EXERCISE DETAILS - Restate word for word the span of lines that opens with the line containing "(segment (start 140.791001 84.530001)" and closes with the last line of the material. Include both ends and nothing more.

THE DATA -
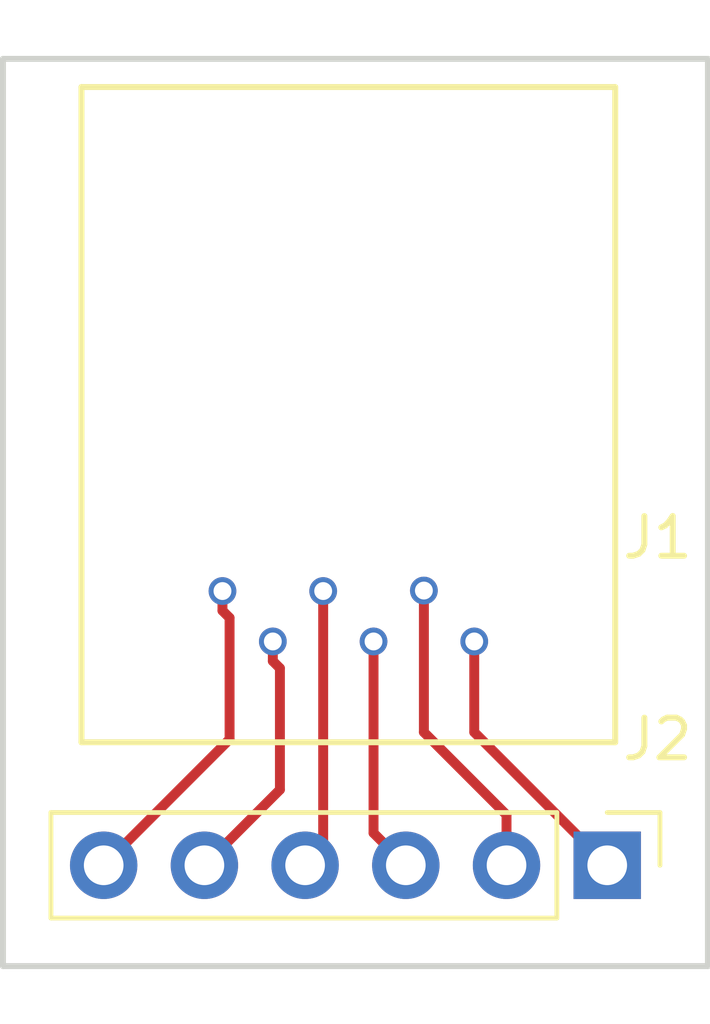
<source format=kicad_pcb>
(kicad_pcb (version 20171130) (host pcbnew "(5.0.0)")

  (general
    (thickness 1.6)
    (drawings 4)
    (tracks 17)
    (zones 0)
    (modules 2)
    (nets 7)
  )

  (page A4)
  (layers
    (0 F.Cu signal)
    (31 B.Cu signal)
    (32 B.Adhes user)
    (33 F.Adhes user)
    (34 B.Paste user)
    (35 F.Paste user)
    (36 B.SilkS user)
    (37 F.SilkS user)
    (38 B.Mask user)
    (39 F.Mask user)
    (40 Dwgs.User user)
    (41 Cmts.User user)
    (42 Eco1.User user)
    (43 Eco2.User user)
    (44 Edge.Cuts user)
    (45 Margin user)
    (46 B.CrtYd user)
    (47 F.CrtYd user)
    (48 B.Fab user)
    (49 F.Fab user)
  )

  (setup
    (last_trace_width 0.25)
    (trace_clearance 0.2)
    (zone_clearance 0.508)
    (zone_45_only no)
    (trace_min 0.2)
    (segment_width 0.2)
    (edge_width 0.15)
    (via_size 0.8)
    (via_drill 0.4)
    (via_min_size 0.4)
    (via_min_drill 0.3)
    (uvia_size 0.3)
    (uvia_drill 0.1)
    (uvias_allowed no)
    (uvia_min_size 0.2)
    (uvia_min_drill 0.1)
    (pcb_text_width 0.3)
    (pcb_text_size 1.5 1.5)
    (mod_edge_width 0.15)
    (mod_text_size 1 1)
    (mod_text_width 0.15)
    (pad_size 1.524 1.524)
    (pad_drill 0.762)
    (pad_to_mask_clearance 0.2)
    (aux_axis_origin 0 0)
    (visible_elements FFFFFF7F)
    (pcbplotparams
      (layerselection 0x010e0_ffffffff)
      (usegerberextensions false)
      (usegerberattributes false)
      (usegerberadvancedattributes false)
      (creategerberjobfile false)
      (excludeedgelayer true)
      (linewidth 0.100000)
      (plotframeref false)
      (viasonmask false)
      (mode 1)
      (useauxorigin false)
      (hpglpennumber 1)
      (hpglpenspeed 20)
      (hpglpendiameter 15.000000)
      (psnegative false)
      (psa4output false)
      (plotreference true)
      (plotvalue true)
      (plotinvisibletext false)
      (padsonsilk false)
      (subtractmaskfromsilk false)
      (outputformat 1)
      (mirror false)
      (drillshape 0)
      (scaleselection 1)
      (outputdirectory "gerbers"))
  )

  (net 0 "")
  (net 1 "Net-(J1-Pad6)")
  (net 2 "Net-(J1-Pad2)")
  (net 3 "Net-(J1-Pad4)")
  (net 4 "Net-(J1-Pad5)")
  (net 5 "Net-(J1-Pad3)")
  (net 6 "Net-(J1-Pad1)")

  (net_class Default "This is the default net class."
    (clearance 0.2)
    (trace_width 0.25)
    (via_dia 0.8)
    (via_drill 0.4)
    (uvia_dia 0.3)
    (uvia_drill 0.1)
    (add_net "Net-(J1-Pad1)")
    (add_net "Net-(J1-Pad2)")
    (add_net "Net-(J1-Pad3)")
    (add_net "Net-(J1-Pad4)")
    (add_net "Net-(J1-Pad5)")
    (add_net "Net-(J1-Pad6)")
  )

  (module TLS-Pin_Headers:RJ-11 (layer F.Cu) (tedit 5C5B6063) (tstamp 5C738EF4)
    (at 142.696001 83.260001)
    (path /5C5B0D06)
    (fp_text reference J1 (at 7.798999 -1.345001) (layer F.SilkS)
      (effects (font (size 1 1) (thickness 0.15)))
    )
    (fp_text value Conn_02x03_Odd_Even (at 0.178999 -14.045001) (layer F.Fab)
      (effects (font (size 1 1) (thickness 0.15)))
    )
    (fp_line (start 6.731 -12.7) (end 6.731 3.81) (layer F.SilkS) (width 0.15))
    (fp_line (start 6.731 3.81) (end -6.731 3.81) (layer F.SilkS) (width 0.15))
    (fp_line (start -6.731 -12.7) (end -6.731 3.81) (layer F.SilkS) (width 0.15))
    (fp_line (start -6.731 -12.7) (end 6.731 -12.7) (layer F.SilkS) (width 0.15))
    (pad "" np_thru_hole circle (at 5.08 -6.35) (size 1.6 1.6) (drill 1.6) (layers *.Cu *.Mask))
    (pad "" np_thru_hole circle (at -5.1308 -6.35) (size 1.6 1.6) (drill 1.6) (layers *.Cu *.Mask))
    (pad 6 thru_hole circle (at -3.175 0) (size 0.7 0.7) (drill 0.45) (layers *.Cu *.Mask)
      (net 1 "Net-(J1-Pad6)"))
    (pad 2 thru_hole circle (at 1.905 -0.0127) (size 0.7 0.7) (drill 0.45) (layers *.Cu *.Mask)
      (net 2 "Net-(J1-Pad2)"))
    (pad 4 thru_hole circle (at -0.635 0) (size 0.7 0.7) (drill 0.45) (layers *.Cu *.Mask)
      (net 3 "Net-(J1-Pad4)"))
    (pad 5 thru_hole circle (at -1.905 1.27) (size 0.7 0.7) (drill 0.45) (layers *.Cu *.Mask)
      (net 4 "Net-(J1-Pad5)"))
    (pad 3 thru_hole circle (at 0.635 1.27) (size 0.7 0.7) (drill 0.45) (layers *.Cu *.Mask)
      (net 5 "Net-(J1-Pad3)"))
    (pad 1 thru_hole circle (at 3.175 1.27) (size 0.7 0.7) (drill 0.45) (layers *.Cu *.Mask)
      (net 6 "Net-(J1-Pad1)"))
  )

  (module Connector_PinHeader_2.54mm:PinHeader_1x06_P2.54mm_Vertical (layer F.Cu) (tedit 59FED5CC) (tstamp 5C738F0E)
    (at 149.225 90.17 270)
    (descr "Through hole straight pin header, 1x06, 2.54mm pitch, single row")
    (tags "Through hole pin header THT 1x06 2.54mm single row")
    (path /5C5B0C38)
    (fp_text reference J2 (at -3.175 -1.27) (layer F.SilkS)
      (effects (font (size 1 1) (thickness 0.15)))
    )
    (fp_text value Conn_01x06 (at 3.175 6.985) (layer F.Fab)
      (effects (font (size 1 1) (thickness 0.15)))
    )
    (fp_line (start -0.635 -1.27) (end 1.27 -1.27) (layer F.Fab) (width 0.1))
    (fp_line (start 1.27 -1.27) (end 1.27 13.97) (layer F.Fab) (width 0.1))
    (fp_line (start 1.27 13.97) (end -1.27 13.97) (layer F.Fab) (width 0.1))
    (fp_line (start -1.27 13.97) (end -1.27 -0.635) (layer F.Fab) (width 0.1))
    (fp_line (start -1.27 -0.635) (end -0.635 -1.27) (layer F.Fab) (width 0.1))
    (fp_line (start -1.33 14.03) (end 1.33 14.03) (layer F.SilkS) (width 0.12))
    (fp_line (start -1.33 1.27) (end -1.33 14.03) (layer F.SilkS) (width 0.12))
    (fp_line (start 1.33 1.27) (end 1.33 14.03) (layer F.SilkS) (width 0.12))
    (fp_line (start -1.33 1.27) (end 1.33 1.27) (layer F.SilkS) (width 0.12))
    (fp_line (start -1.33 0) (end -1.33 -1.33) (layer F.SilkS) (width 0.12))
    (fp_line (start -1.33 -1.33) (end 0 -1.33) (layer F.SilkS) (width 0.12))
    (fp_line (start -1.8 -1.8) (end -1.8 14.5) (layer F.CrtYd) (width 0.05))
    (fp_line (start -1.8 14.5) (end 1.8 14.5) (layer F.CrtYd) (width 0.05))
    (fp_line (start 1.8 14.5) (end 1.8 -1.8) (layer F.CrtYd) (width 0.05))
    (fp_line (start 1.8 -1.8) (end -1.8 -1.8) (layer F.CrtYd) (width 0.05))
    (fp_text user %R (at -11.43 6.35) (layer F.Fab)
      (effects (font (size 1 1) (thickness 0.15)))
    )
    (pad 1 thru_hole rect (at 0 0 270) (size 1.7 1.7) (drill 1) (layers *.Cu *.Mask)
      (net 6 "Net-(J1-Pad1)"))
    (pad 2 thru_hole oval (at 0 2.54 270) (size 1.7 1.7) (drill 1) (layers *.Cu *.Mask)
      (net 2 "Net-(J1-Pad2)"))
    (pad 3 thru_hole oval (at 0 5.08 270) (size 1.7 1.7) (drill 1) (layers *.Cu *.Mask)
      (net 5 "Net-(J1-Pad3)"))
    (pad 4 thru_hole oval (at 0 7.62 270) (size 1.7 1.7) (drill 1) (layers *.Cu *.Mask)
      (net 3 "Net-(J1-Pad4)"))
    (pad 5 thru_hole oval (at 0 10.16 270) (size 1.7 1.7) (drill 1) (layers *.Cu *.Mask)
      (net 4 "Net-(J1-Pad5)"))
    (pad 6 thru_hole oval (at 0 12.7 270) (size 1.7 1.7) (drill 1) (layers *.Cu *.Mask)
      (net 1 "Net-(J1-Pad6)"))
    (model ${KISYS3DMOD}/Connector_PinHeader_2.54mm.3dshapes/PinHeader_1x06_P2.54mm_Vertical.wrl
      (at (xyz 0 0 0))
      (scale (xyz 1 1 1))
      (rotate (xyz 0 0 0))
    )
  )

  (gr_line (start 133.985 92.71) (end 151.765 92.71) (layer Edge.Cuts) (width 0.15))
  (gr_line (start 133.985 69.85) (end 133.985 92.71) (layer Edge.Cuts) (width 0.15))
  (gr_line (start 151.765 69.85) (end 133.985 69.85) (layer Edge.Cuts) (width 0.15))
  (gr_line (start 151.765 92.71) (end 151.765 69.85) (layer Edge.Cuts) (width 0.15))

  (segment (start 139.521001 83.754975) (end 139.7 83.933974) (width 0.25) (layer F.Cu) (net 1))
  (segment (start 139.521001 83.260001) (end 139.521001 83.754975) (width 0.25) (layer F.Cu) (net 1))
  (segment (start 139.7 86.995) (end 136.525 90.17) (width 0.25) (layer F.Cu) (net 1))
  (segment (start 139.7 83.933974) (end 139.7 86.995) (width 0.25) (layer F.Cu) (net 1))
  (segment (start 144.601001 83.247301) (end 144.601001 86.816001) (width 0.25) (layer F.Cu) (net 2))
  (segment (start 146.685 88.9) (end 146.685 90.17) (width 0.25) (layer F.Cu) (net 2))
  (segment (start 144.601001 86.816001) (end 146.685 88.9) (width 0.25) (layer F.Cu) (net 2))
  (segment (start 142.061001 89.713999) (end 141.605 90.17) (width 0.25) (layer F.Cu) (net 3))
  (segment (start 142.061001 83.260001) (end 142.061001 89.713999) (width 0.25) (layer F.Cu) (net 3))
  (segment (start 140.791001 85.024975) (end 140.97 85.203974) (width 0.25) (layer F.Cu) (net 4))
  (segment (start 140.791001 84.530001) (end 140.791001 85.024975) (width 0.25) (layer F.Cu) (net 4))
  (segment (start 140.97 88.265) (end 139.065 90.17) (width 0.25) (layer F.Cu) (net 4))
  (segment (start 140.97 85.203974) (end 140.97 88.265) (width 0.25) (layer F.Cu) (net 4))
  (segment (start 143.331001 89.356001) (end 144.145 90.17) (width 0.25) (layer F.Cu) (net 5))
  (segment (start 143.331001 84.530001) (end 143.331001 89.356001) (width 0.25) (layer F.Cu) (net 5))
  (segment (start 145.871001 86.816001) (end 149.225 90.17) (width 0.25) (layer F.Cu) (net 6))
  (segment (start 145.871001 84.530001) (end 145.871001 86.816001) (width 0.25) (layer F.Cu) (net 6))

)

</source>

RESULT -
  (segment (start 140.791001 84.530001) (end 140.791001 85.024975) (width 0.25) (layer F.Cu) (net 4))
  (segment (start 140.97 88.265) (end 139.065 90.17) (width 0.25) (layer F.Cu) (net 4))
  (segment (start 140.97 85.203974) (end 140.97 88.265) (width 0.25) (layer F.Cu) (net 4))
  (segment (start 143.331001 89.356001) (end 144.145 90.17) (width 0.25) (layer F.Cu) (net 5))
  (segment (start 143.331001 84.530001) (end 143.331001 89.356001) (width 0.25) (layer F.Cu) (net 5))
  (segment (start 145.871001 86.816001) (end 149.225 90.17) (width 0.25) (layer F.Cu) (net 6))
  (segment (start 145.871001 84.530001) (end 145.871001 86.816001) (width 0.25) (layer F.Cu) (net 6))

)

</source>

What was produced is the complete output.